Android’s security model prohibits ordinary apps from reading other apps’ screen content or intercepting other apps’ operations. These restrictions have entirely legitimate justifications—preventing malware from stealing photos, blocking trojans from reading banking SMS.

But the same rules don’t apply to Google itself. Gemini is a system component, outside the scope of those restrictions. ChatGPT is an ordinary app downloaded from the Play Store, subject to every limitation.

This is why the EU’s DMA ruling, reported by Android Headlines in April, matters so much. The EU is demanding that Google grant third-party AIs—ChatGPT, Claude, and others—the same system-level permissions as Gemini, including custom wake words and app control capabilities. If the ruling passes, the long-press power button entry point might have to open to ChatGPT.

As of now, the DMA ruling is still pending.

The Model Arms Race Isn’t the Main Battlefield

In my analysis of Manus earlier this year, I categorized AI product advantages into three compounding dimensions: tools, data, and intelligence. I argued that tool compounding is the easiest to replicate and doesn’t constitute a moat.

That judgment holds at the application layer. Writing one more API connector isn’t expensive.

But at the OS layer, the barrier to adding one more tool isn’t engineering—it’s ownership. If you don’t own Android, you will never get access to those interfaces that require no Connector, no separate authorization, and are connected by default at the system level. It’s a switch, not a matter of degree. Either you have it or you don’t.

So in AI OS competition, model quality may not be decisive. OpenAI can lead on benchmarks; Google can catch up with Gemini 3.1. But an AI that can use fifteen system-level tools versus one limited to a browser and a Python environment—even if the latter’s reasoning is a tier stronger, the delivered experience is hard to close.

Google initially opened this to food delivery, rideshare, and grocery—not because the technology can only handle those. The Gmail-to-cart demo at the beginning proves it can do far more. Those three categories were chosen because they face the least ecosystem resistance—Uber and DoorDash already need external traffic, so being called by Gemini doesn’t threaten their core business. Google is testing the boundaries step by step.

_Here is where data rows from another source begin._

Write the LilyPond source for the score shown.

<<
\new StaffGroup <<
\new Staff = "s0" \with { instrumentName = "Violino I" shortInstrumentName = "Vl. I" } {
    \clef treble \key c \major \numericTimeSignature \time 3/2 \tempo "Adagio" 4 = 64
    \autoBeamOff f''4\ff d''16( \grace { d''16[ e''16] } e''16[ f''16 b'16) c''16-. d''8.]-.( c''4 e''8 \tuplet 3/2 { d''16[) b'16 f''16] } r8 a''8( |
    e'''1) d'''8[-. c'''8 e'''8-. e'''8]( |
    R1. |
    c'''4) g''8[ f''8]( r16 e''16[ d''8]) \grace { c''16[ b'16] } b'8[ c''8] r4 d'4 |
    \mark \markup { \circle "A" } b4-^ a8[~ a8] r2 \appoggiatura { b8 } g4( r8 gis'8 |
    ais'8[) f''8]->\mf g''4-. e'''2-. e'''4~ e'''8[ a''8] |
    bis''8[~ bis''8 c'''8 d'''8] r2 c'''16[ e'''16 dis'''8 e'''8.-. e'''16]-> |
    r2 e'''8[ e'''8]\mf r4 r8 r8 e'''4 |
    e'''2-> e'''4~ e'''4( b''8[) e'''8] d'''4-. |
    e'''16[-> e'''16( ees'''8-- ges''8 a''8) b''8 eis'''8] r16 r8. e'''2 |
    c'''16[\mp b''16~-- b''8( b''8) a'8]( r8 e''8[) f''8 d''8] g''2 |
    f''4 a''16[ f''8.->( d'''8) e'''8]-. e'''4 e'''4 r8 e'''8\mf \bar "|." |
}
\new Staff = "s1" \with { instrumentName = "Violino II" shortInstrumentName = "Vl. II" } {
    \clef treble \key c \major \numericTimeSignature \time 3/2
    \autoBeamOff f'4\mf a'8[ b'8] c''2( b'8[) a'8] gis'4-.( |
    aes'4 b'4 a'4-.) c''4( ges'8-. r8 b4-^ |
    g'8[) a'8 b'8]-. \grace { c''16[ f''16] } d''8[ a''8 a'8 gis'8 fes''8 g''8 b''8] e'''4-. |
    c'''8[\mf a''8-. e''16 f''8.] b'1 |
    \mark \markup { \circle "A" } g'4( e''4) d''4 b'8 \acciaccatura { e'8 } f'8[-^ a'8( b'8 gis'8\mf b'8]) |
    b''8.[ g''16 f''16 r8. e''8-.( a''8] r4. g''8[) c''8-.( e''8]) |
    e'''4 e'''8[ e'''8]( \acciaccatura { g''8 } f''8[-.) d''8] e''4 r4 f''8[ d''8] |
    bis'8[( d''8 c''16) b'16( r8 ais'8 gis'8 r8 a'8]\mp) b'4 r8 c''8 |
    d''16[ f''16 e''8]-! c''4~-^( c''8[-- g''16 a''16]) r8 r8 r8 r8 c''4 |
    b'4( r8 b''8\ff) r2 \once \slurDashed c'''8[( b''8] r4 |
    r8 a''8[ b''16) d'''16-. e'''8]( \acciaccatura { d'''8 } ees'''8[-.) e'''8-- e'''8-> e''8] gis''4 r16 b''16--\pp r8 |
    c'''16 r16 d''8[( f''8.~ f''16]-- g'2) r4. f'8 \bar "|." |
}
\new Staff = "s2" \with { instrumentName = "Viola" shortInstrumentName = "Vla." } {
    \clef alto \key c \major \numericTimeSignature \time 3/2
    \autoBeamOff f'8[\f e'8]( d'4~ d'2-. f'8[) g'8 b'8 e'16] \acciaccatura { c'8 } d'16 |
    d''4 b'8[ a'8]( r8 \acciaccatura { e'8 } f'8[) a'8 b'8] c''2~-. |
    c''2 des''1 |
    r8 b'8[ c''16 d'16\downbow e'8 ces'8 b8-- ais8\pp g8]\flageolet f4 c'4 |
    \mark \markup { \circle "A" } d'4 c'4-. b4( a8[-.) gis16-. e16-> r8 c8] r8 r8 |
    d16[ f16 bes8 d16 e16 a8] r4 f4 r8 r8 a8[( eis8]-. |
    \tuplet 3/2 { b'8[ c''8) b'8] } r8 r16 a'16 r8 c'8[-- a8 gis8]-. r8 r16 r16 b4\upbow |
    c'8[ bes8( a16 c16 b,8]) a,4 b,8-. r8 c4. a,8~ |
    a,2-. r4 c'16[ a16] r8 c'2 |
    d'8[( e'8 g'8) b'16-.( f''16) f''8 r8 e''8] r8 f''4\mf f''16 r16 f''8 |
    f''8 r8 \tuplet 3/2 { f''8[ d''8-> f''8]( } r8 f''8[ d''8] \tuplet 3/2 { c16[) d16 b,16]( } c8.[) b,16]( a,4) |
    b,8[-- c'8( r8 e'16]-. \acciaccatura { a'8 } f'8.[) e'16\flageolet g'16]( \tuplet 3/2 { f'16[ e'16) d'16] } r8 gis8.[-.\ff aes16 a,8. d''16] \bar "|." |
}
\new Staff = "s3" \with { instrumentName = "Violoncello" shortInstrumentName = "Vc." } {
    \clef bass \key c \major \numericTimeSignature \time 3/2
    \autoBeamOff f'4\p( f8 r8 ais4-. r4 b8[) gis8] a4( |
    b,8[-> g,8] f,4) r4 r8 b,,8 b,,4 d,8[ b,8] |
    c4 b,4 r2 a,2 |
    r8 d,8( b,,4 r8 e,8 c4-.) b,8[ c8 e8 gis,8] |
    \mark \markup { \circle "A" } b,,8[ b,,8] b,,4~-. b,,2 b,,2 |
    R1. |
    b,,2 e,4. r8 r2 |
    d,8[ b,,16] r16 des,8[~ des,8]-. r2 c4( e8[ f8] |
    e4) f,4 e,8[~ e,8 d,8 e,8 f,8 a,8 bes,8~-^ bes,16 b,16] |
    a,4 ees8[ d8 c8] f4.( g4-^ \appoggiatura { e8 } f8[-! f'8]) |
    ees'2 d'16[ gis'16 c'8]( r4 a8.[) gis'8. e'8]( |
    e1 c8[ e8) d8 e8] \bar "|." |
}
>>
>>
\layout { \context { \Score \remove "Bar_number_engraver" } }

For thirty years, the operating system’s job was managing hardware. The OS of the future has one more thing to manage: what the user wants to do next, and which apps can help. What’s being scheduled has changed, but the source of power hasn’t—whoever controls the bottom layer sets the rules.

Humane’s AI Pin and Rabbit’s R1 saw this direction too. They didn’t fail because their AI wasn’t good enough—the AI Pin used GPT-4. What they didn’t have was an operating system already running on billions of devices, with millions of apps, holding every low-level permission.

Let’s return to the power button. Google knows users are unhappy—1,665 people on Pixel’s official forum want their power button back. But Google persists. Because the power button is the first thing you touch when you pick up your phone. Before the screen lights up, before any app icon appears. Whoever occupies this position knows first what the user wants to do.

Google has decided the criticism is worth it.